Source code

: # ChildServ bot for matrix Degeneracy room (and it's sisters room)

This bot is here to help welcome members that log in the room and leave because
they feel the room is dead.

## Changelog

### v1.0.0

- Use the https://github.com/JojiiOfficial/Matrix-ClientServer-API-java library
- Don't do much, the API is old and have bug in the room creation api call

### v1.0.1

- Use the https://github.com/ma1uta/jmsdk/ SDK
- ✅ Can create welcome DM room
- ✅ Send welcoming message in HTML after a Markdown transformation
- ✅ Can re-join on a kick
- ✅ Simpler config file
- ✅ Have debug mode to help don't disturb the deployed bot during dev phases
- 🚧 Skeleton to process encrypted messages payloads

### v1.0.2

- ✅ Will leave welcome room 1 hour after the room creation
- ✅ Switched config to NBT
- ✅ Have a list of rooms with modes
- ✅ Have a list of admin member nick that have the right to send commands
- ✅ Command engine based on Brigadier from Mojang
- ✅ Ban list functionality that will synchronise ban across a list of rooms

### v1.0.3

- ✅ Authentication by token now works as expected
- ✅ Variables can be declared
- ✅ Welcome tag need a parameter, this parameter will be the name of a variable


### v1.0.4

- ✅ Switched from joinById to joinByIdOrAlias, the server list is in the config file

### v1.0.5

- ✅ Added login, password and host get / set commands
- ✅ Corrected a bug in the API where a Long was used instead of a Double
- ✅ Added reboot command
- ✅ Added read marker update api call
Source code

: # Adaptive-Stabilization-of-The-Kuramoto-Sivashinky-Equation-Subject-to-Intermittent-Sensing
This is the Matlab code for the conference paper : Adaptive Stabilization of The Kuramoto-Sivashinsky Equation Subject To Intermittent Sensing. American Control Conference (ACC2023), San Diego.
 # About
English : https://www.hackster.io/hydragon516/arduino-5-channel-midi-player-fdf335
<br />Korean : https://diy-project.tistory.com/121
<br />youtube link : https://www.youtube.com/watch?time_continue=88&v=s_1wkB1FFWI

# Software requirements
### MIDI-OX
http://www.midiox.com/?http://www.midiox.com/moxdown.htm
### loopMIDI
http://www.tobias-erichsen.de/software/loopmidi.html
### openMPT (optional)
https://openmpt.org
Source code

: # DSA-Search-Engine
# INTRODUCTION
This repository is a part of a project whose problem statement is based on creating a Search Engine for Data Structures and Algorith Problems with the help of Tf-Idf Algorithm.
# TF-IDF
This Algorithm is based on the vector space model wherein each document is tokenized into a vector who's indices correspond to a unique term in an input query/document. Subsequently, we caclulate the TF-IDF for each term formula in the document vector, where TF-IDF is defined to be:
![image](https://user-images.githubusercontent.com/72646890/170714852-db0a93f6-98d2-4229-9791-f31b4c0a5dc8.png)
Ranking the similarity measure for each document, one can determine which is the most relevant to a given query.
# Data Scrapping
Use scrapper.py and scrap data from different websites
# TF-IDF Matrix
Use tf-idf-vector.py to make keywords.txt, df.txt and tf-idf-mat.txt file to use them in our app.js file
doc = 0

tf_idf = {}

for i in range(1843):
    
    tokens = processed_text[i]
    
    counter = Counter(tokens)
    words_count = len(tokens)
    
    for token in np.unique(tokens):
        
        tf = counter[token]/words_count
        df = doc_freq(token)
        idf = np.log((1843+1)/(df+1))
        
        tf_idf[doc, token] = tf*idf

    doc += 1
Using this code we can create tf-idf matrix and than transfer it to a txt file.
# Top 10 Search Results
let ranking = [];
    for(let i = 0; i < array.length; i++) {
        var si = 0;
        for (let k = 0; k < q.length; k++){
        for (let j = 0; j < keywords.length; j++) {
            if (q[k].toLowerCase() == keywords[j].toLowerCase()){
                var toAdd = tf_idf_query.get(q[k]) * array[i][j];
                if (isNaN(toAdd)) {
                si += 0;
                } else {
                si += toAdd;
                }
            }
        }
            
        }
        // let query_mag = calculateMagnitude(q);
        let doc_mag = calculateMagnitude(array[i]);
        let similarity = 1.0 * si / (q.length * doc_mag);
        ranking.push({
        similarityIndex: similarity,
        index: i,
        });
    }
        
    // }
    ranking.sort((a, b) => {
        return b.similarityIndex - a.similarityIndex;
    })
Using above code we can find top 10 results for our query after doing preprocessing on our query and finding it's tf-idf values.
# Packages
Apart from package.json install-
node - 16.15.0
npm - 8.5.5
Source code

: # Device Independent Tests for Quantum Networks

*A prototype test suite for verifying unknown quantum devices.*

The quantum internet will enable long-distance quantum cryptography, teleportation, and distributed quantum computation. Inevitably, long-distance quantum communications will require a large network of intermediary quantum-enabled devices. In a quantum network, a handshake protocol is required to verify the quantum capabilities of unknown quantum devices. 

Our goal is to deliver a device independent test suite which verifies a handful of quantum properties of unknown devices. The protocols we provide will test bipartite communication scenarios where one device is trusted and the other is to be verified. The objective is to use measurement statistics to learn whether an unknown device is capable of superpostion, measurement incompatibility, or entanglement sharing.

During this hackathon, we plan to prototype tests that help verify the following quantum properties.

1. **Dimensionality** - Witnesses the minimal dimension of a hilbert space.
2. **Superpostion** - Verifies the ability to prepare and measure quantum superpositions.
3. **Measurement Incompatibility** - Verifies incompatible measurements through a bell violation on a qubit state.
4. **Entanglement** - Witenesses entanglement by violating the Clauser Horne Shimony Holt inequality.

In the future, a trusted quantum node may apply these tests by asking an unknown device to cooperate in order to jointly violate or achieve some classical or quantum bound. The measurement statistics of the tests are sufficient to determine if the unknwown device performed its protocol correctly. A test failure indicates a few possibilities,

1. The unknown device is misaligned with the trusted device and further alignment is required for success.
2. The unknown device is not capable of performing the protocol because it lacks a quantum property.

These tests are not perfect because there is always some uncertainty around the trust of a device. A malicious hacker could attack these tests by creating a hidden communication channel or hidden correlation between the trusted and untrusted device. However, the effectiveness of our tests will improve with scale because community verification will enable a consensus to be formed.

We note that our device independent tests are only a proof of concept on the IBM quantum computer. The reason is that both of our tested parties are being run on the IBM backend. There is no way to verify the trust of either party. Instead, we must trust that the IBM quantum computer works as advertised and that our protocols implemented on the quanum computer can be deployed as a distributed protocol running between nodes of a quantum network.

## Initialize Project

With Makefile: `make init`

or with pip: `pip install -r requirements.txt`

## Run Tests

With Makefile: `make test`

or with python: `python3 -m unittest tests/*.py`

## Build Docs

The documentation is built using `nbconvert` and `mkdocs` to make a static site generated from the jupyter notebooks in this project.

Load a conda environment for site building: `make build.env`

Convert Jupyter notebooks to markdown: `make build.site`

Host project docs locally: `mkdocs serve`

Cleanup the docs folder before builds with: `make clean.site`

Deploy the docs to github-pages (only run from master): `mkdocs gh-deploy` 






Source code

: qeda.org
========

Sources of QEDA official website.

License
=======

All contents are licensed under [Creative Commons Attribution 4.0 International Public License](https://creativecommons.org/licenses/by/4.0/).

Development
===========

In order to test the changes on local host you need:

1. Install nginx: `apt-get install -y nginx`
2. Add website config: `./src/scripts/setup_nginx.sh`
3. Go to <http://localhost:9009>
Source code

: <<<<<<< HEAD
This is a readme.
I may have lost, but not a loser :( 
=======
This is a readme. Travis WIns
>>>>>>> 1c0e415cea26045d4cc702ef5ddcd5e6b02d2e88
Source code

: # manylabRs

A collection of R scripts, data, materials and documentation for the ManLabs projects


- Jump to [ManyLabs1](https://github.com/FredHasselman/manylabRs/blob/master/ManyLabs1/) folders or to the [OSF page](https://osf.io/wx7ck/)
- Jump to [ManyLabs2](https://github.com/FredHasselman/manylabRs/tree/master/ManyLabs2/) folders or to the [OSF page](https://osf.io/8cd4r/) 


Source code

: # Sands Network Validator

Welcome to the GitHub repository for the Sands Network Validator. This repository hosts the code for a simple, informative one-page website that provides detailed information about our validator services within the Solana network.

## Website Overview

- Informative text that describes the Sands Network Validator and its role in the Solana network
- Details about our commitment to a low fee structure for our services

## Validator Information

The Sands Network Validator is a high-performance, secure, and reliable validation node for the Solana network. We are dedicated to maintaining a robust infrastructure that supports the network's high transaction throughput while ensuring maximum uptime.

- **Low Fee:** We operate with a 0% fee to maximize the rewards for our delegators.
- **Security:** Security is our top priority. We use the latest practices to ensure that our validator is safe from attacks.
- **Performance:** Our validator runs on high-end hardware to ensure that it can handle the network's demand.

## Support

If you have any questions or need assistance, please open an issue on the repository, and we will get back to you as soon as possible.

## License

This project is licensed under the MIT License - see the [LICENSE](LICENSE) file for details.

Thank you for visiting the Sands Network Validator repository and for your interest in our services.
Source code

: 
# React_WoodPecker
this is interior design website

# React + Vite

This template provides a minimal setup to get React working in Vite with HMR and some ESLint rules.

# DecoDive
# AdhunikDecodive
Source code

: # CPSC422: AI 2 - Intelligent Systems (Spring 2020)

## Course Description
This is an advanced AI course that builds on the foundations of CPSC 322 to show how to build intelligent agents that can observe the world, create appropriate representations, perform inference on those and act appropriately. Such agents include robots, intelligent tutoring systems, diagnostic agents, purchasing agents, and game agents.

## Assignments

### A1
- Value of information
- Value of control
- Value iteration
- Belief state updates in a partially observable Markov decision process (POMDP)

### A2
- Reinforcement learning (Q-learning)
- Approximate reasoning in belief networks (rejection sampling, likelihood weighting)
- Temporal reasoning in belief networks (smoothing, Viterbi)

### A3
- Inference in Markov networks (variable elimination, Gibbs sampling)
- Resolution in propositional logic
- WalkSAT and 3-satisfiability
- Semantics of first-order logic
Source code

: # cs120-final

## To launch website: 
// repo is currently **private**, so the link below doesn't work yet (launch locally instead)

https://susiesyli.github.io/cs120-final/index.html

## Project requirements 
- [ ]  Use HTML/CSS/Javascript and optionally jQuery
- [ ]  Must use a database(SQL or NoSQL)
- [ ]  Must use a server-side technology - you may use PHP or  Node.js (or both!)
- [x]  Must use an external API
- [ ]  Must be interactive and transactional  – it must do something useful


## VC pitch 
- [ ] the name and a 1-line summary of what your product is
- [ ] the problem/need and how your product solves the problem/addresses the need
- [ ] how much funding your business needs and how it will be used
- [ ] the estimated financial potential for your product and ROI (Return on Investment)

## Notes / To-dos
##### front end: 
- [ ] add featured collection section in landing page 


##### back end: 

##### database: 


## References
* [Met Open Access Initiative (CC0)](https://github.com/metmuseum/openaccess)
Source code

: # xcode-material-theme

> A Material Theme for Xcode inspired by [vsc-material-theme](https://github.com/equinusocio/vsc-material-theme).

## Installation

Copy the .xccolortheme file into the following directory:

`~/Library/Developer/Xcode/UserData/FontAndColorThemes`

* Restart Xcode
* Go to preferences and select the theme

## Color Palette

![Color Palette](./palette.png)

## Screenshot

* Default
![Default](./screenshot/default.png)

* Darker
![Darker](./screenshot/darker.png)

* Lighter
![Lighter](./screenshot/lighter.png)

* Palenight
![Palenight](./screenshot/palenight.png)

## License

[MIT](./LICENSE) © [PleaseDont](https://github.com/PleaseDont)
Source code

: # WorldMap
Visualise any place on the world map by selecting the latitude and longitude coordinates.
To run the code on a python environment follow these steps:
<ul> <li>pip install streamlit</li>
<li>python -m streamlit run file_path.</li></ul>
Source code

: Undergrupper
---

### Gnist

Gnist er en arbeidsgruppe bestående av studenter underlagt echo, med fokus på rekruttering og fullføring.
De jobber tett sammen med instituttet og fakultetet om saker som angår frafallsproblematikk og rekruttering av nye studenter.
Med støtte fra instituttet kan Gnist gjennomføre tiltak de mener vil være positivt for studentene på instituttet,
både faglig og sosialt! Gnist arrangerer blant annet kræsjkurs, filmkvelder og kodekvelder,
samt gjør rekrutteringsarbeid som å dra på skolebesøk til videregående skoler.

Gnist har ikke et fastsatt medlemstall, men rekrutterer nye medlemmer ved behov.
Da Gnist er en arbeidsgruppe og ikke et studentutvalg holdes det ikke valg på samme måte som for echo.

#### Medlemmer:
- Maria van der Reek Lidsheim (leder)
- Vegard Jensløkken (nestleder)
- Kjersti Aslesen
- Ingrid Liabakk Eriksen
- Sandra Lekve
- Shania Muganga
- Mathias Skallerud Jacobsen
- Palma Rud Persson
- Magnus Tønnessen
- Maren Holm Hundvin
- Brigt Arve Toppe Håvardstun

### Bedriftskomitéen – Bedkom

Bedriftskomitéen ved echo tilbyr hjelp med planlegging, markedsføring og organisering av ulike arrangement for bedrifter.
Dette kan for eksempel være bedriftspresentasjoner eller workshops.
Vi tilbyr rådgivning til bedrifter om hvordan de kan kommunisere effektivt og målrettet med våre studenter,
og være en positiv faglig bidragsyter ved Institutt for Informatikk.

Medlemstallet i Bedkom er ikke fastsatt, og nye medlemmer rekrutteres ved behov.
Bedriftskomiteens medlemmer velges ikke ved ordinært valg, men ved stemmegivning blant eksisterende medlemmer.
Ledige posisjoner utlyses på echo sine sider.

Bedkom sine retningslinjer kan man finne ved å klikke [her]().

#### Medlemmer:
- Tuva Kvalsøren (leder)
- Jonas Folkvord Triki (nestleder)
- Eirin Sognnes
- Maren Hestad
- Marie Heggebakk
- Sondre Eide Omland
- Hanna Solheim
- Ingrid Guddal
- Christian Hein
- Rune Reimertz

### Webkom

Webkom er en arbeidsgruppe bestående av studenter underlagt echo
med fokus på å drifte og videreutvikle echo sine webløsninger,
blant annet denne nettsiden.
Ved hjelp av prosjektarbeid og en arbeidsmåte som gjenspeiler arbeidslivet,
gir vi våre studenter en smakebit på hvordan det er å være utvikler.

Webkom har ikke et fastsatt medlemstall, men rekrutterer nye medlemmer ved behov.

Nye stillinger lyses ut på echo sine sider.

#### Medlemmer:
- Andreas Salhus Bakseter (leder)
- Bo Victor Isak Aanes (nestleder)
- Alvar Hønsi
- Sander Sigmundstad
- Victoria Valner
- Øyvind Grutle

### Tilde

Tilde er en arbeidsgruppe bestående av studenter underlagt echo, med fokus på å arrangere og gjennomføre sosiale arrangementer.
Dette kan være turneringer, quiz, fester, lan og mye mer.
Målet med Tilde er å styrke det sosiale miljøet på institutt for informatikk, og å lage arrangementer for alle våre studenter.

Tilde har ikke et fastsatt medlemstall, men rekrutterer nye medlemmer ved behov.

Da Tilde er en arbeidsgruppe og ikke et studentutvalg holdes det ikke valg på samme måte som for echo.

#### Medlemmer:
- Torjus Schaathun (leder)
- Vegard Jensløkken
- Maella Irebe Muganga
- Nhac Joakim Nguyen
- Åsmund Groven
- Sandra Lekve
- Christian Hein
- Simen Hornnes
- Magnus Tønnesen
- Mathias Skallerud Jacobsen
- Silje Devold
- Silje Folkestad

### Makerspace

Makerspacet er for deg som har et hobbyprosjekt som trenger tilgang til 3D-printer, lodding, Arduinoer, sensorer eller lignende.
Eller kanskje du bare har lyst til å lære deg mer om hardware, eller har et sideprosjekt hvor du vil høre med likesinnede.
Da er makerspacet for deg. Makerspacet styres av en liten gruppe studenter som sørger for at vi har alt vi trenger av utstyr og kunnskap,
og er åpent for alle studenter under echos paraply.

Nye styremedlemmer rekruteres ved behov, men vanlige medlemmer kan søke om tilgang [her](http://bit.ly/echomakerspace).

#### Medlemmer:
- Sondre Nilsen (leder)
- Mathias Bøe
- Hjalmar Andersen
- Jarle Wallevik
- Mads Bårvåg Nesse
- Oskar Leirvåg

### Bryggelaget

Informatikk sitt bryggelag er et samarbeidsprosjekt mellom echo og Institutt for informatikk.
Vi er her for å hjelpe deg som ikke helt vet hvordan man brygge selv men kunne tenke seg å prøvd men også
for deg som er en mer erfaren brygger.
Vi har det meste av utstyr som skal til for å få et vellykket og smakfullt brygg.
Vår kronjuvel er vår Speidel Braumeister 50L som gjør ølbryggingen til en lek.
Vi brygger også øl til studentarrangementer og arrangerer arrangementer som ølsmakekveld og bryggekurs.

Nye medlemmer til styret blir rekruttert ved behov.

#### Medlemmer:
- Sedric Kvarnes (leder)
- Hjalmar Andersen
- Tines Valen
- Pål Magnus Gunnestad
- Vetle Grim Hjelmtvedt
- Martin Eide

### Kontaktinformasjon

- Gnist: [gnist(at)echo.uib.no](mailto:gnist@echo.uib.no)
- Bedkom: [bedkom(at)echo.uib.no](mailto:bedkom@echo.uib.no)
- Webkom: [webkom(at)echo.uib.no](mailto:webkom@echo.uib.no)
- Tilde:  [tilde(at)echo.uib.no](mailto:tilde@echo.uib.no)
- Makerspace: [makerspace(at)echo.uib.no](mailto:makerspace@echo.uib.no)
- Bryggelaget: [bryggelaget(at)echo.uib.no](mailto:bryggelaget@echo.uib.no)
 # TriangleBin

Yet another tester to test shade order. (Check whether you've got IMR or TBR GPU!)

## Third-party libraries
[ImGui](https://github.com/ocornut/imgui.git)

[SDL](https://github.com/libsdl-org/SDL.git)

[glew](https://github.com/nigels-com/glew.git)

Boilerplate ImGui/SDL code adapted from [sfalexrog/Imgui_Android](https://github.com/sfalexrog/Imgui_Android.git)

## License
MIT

################

## Task details
Look above for the line containing "and optionally jQuery". Output from there through the line containing "## Color Palette", exactly and inclusively.

## Finished task
- [ ]  Use HTML/CSS/Javascript and optionally jQuery
- [ ]  Must use a database(SQL or NoSQL)
- [ ]  Must use a server-side technology - you may use PHP or  Node.js (or both!)
- [x]  Must use an external API
- [ ]  Must be interactive and transactional  – it must do something useful


## VC pitch 
- [ ] the name and a 1-line summary of what your product is
- [ ] the problem/need and how your product solves the problem/addresses the need
- [ ] how much funding your business needs and how it will be used
- [ ] the estimated financial potential for your product and ROI (Return on Investment)

## Notes / To-dos
##### front end: 
- [ ] add featured collection section in landing page 


##### back end: 

##### database: 


## References
* [Met Open Access Initiative (CC0)](https://github.com/metmuseum/openaccess)
Source code

: # xcode-material-theme

> A Material Theme for Xcode inspired by [vsc-material-theme](https://github.com/equinusocio/vsc-material-theme).

## Installation

Copy the .xccolortheme file into the following directory:

`~/Library/Developer/Xcode/UserData/FontAndColorThemes`

* Restart Xcode
* Go to preferences and select the theme

## Color Palette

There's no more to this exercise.